Page-level text extractions

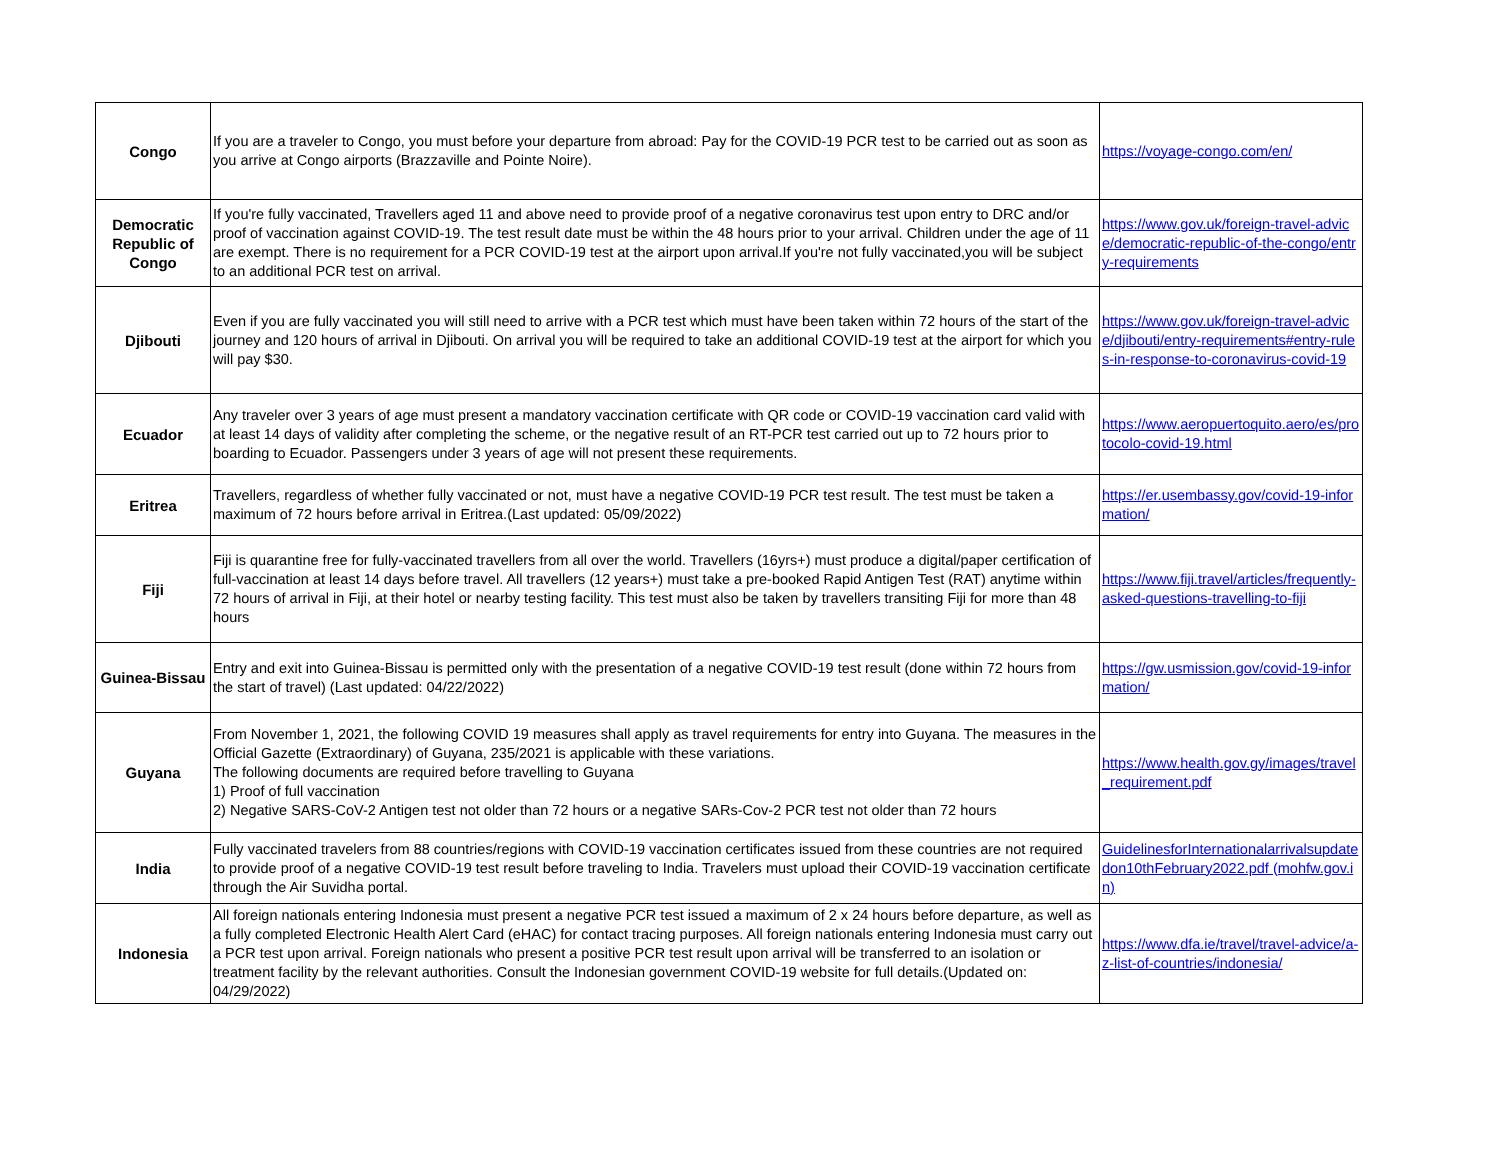| Congo | If you are a traveler to Congo, you must before your departure from abroad: Pay for the COVID-19 PCR test to be carried out as soon as you arrive at Congo airports (Brazzaville and Pointe Noire). | https://voyage-congo.com/en/ |
| Democratic Republic of Congo | If you're fully vaccinated, Travellers aged 11 and above need to provide proof of a negative coronavirus test upon entry to DRC and/or proof of vaccination against COVID-19. The test result date must be within the 48 hours prior to your arrival. Children under the age of 11 are exempt. There is no requirement for a PCR COVID-19 test at the airport upon arrival.If you're not fully vaccinated,you will be subject to an additional PCR test on arrival. | https://www.gov.uk/foreign-travel-advice/democratic-republic-of-the-congo/entry-requirements |
| Djibouti | Even if you are fully vaccinated you will still need to arrive with a PCR test which must have been taken within 72 hours of the start of the journey and 120 hours of arrival in Djibouti. On arrival you will be required to take an additional COVID-19 test at the airport for which you will pay $30. | https://www.gov.uk/foreign-travel-advice/djibouti/entry-requirements#entry-rules-in-response-to-coronavirus-covid-19 |
| Ecuador | Any traveler over 3 years of age must present a mandatory vaccination certificate with QR code or COVID-19 vaccination card valid with at least 14 days of validity after completing the scheme, or the negative result of an RT-PCR test carried out up to 72 hours prior to boarding to Ecuador. Passengers under 3 years of age will not present these requirements. | https://www.aeropuertoquito.aero/es/protocolo-covid-19.html |
| Eritrea | Travellers, regardless of whether fully vaccinated or not, must have a negative COVID-19 PCR test result. The test must be taken a maximum of 72 hours before arrival in Eritrea.(Last updated: 05/09/2022) | https://er.usembassy.gov/covid-19-information/ |
| Fiji | Fiji is quarantine free for fully-vaccinated travellers from all over the world. Travellers (16yrs+) must produce a digital/paper certification of full-vaccination at least 14 days before travel. All travellers (12 years+) must take a pre-booked Rapid Antigen Test (RAT) anytime within 72 hours of arrival in Fiji, at their hotel or nearby testing facility. This test must also be taken by travellers transiting Fiji for more than 48 hours | https://www.fiji.travel/articles/frequently-asked-questions-travelling-to-fiji |
| Guinea-Bissau | Entry and exit into Guinea-Bissau is permitted only with the presentation of a negative COVID-19 test result (done within 72 hours from the start of travel) (Last updated: 04/22/2022) | https://gw.usmission.gov/covid-19-information/ |
| Guyana | From November 1, 2021, the following COVID 19 measures shall apply as travel requirements for entry into Guyana. The measures in the Official Gazette (Extraordinary) of Guyana, 235/2021 is applicable with these variations. The following documents are required before travelling to Guyana 1) Proof of full vaccination 2) Negative SARS-CoV-2 Antigen test not older than 72 hours or a negative SARs-Cov-2 PCR test not older than 72 hours | https://www.health.gov.gy/images/travel_requirement.pdf |
| India | Fully vaccinated travelers from 88 countries/regions with COVID-19 vaccination certificates issued from these countries are not required to provide proof of a negative COVID-19 test result before traveling to India. Travelers must upload their COVID-19 vaccination certificate through the Air Suvidha portal. | GuidelinesforInternationalarrivalsupdatedon10thFebruary2022.pdf (mohfw.gov.in) |
| Indonesia | All foreign nationals entering Indonesia must present a negative PCR test issued a maximum of 2 x 24 hours before departure, as well as a fully completed Electronic Health Alert Card (eHAC) for contact tracing purposes. All foreign nationals entering Indonesia must carry out a PCR test upon arrival. Foreign nationals who present a positive PCR test result upon arrival will be transferred to an isolation or treatment facility by the relevant authorities. Consult the Indonesian government COVID-19 website for full details.(Updated on: 04/29/2022) | https://www.dfa.ie/travel/travel-advice/a-z-list-of-countries/indonesia/ |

Exercise description -
The result should be an exact copy of every entry above, with no pictures included.

Finished exercise -
| Congo | If you are a traveler to Congo, you must before your departure from abroad: Pay for the COVID-19 PCR test to be carried out as soon as you arrive at Congo airports (Brazzaville and Pointe Noire). | https://voyage-congo.com/en/ |
| Democratic Republic of Congo | If you're fully vaccinated, Travellers aged 11 and above need to provide proof of a negative coronavirus test upon entry to DRC and/or proof of vaccination against COVID-19. The test result date must be within the 48 hours prior to your arrival. Children under the age of 11 are exempt. There is no requirement for a PCR COVID-19 test at the airport upon arrival.If you're not fully vaccinated,you will be subject to an additional PCR test on arrival. | https://www.gov.uk/foreign-travel-advice/democratic-republic-of-the-congo/entry-requirements |
| Djibouti | Even if you are fully vaccinated you will still need to arrive with a PCR test which must have been taken within 72 hours of the start of the journey and 120 hours of arrival in Djibouti. On arrival you will be required to take an additional COVID-19 test at the airport for which you will pay $30. | https://www.gov.uk/foreign-travel-advice/djibouti/entry-requirements#entry-rules-in-response-to-coronavirus-covid-19 |
| Ecuador | Any traveler over 3 years of age must present a mandatory vaccination certificate with QR code or COVID-19 vaccination card valid with at least 14 days of validity after completing the scheme, or the negative result of an RT-PCR test carried out up to 72 hours prior to boarding to Ecuador. Passengers under 3 years of age will not present these requirements. | https://www.aeropuertoquito.aero/es/protocolo-covid-19.html |
| Eritrea | Travellers, regardless of whether fully vaccinated or not, must have a negative COVID-19 PCR test result. The test must be taken a maximum of 72 hours before arrival in Eritrea.(Last updated: 05/09/2022) | https://er.usembassy.gov/covid-19-information/ |
| Fiji | Fiji is quarantine free for fully-vaccinated travellers from all over the world. Travellers (16yrs+) must produce a digital/paper certification of full-vaccination at least 14 days before travel. All travellers (12 years+) must take a pre-booked Rapid Antigen Test (RAT) anytime within 72 hours of arrival in Fiji, at their hotel or nearby testing facility. This test must also be taken by travellers transiting Fiji for more than 48 hours | https://www.fiji.travel/articles/frequently-asked-questions-travelling-to-fiji |
| Guinea-Bissau | Entry and exit into Guinea-Bissau is permitted only with the presentation of a negative COVID-19 test result (done within 72 hours from the start of travel) (Last updated: 04/22/2022) | https://gw.usmission.gov/covid-19-information/ |
| Guyana | From November 1, 2021, the following COVID 19 measures shall apply as travel requirements for entry into Guyana. The measures in the Official Gazette (Extraordinary) of Guyana, 235/2021 is applicable with these variations. The following documents are required before travelling to Guyana 1) Proof of full vaccination 2) Negative SARS-CoV-2 Antigen test not older than 72 hours or a negative SARs-Cov-2 PCR test not older than 72 hours | https://www.health.gov.gy/images/travel_requirement.pdf |
| India | Fully vaccinated travelers from 88 countries/regions with COVID-19 vaccination certificates issued from these countries are not required to provide proof of a negative COVID-19 test result before traveling to India. Travelers must upload their COVID-19 vaccination certificate through the Air Suvidha portal. | GuidelinesforInternationalarrivalsupdatedon10thFebruary2022.pdf (mohfw.gov.in) |
| Indonesia | All foreign nationals entering Indonesia must present a negative PCR test issued a maximum of 2 x 24 hours before departure, as well as a fully completed Electronic Health Alert Card (eHAC) for contact tracing purposes. All foreign nationals entering Indonesia must carry out a PCR test upon arrival. Foreign nationals who present a positive PCR test result upon arrival will be transferred to an isolation or treatment facility by the relevant authorities. Consult the Indonesian government COVID-19 website for full details.(Updated on: 04/29/2022) | https://www.dfa.ie/travel/travel-advice/a-z-list-of-countries/indonesia/ |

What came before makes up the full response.